In these experiments, molecules are first excited to higher energy levels as they interact with the laser. Then, as the molecule relaxes back into its original energy state, it emits a photon of light into an appropriate frequency mode. “To measure the dispersion relation, we introduced a new approach exploiting a home-built optical microscope to detect light that leaves the active waveguide at different positions: first, light that leaves the waveguide close to the position of the emitting molecules; and second, light that leaves after transmission through the waveguide,” explains Dr Hildner. The two light waves will arrive at the same detector at different times, despite originating from the same location. A part of this time difference results from the different refractive index of the waveguide relative to air.
Dr Hildner and his colleagues investigate how light is transmitted within active waveguides based on organic single crystals.
Reconstructing dispersion relations
Because light is a transverse wave – similar to those found in the ocean – it displays characteristic peaks and troughs as it travels.
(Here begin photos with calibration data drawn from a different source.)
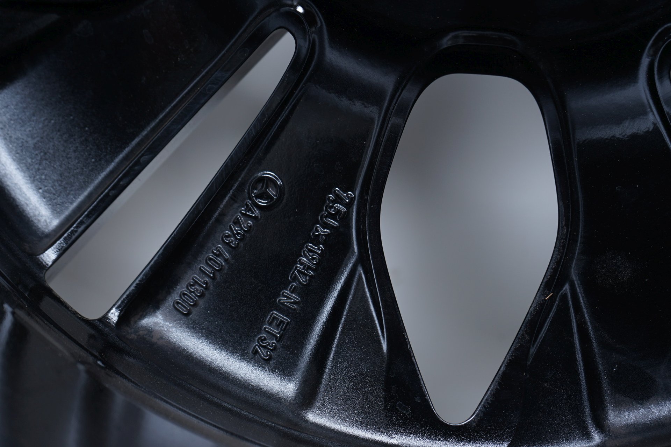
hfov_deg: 33.4
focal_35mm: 60
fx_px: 1117
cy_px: 224
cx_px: 336
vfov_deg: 22.6
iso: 250
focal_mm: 60
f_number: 7.1
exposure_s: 1/100
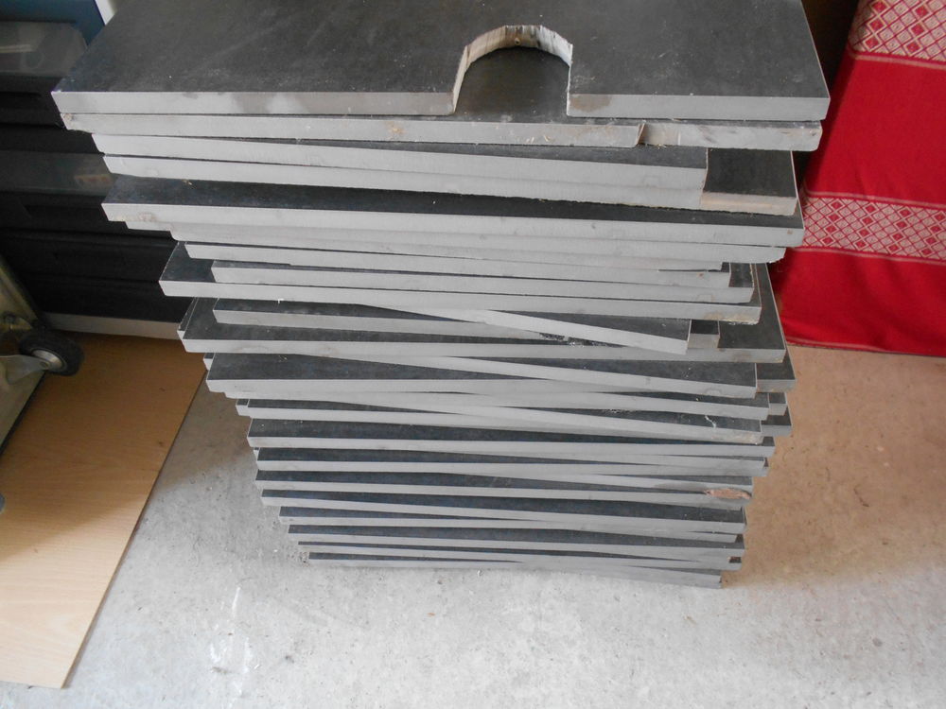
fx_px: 820
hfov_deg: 60.0
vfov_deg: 46.8
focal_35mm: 30
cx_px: 473
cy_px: 354
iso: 400
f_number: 3.4
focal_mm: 5.1
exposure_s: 1/20
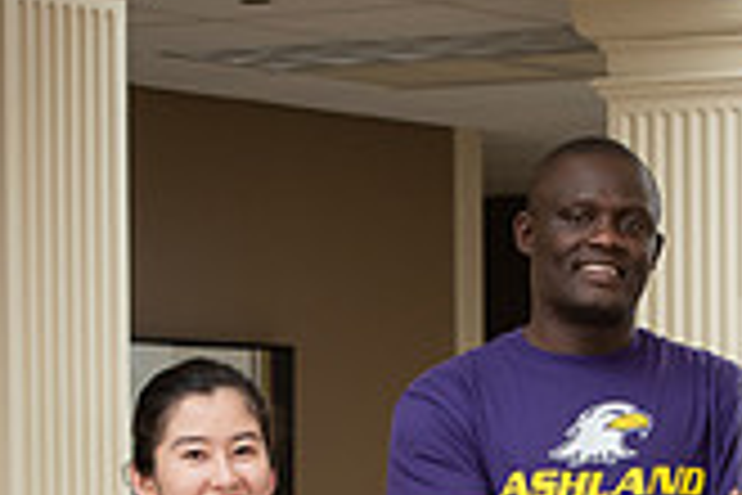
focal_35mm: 246
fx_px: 5070
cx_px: 603
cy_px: 844
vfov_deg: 5.5
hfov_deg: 8.4
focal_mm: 70
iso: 1000
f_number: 7.1
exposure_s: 1/200
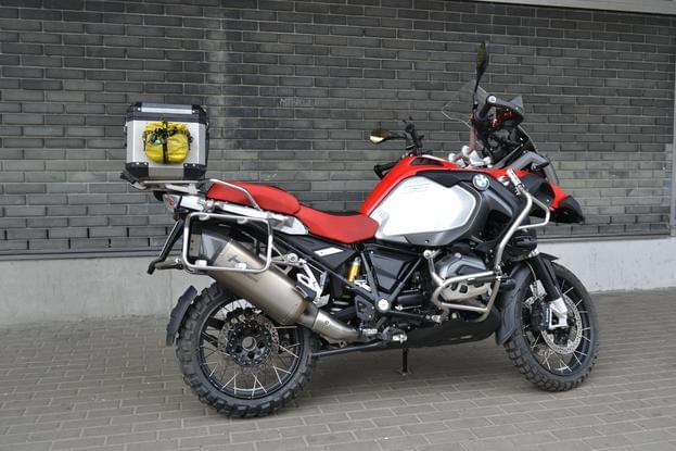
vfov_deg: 39.9
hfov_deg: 57.2
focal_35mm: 33
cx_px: 338
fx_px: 619
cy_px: 226
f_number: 5.6
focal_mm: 22
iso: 360
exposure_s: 1/125
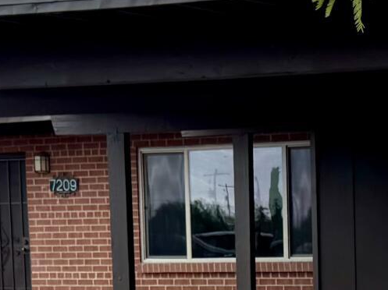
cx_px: 441
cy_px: 413
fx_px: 1624
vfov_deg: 9.9
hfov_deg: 13.3
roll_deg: +0.6
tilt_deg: -5.3
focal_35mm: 145
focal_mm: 6.76
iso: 80
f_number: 1.78
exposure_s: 1/2506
When multiple waves merge together, they ‘interfere’ with each other in two possible ways: if their peaks and troughs are aligned, they will ‘constructively’ interfere; resulting in a brighter overall signal on the detector. Alternatively, if they are misaligned, they will ‘destructively’ interfere, and the result will be a darker signal than expected from the sum of the original two waves.
For Dr Hildner’s experiment, if the positions of the two exit points were varied more widely, the peaks and troughs of each resulting light wave would become more misaligned, increasing destructive interference in turn. Dr Hildner’s team measured the differing degrees of constructive and destructive interference in their experiments, thus could determine the degrees to which the organic active waveguide’s refractive index varied for the different modes passing through it.
“By measuring, for instance, the constructive interference pattern as a function of the wavelength, we can directly reconstruct the dispersion relation of the active waveguide, and have access to this fundamentally important relation for light transmission through media,” Dr Hildner concludes. Through further in-depth analysis, the researchers also accounted for factors including the geometry of the waveguide’s crystal edges, and the orientation of its constituent molecules. The insights they have gained into how light travels inside active organic waveguides is a fundamentally important step forward in our understanding of the complex physical processes which play out inside the intriguing materials.
Transforming modern circuits
Having gained a more in-depth knowledge of how light waves propagate through active organic waveguides, Dr Hildner’s team are now in a strong position to study how they could be integrated into more complex photonic circuits in the near future. If successful, these efforts could lead to devices which don’t overheat as they operate, allowing them to perform well for far longer than their current electrical counterparts. Dr Hildner now hopes to explore the possibility for such applications further in future research; potentially leading to innovations which could transform the capabilities of many technologies which are now important aspects of our everyday lives.